GIVEN DATA
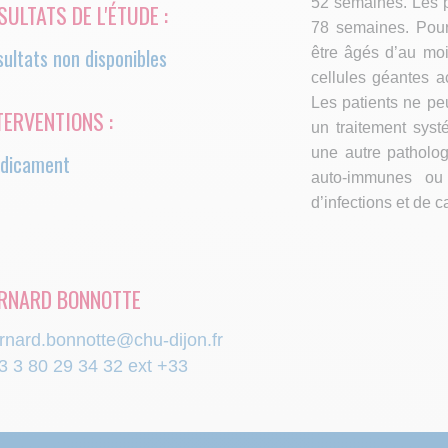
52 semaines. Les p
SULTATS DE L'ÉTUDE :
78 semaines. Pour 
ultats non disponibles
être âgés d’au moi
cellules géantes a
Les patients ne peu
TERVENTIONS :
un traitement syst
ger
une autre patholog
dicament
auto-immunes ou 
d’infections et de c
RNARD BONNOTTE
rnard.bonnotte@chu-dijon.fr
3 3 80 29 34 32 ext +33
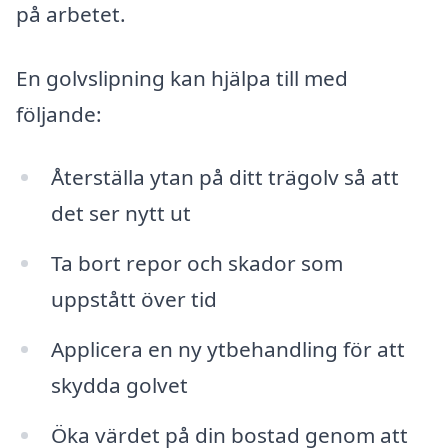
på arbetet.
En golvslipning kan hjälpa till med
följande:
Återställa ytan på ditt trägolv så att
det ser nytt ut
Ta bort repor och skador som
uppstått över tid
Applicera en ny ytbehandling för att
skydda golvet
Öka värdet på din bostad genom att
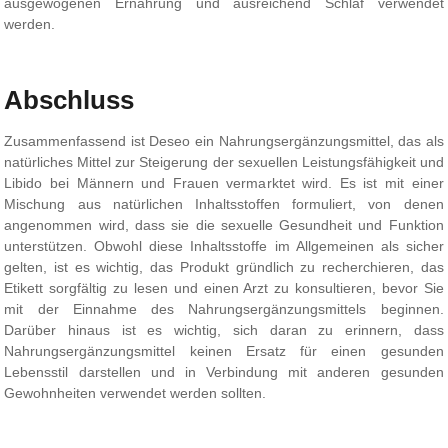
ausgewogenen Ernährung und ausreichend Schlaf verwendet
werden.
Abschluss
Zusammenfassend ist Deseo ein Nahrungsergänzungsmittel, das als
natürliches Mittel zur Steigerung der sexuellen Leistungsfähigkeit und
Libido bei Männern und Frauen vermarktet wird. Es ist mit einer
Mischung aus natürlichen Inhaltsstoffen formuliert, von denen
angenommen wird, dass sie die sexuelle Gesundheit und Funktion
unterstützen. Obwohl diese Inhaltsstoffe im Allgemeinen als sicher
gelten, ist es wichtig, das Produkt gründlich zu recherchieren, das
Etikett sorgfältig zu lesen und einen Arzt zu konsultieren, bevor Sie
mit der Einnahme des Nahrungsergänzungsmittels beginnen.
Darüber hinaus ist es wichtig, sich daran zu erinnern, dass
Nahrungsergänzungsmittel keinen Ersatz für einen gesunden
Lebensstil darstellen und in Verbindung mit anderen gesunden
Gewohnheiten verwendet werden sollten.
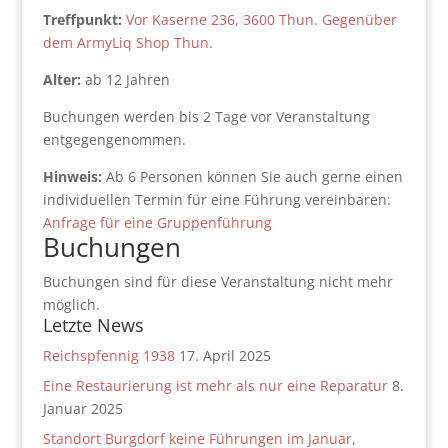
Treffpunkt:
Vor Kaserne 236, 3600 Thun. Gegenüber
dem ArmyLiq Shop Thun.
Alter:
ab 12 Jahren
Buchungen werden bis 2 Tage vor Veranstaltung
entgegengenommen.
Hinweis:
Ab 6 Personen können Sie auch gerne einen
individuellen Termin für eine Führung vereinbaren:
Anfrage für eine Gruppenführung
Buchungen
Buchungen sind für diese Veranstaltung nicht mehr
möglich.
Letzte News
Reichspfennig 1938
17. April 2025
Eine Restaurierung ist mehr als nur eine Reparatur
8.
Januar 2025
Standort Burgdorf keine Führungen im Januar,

TASK REQUIREMENTS
Look through the records and copy every line that has the word "Veranstaltung".

SOLUTION TO THE PROBLEM
Buchungen werden bis 2 Tage vor Veranstaltung
Buchungen sind für diese Veranstaltung nicht mehr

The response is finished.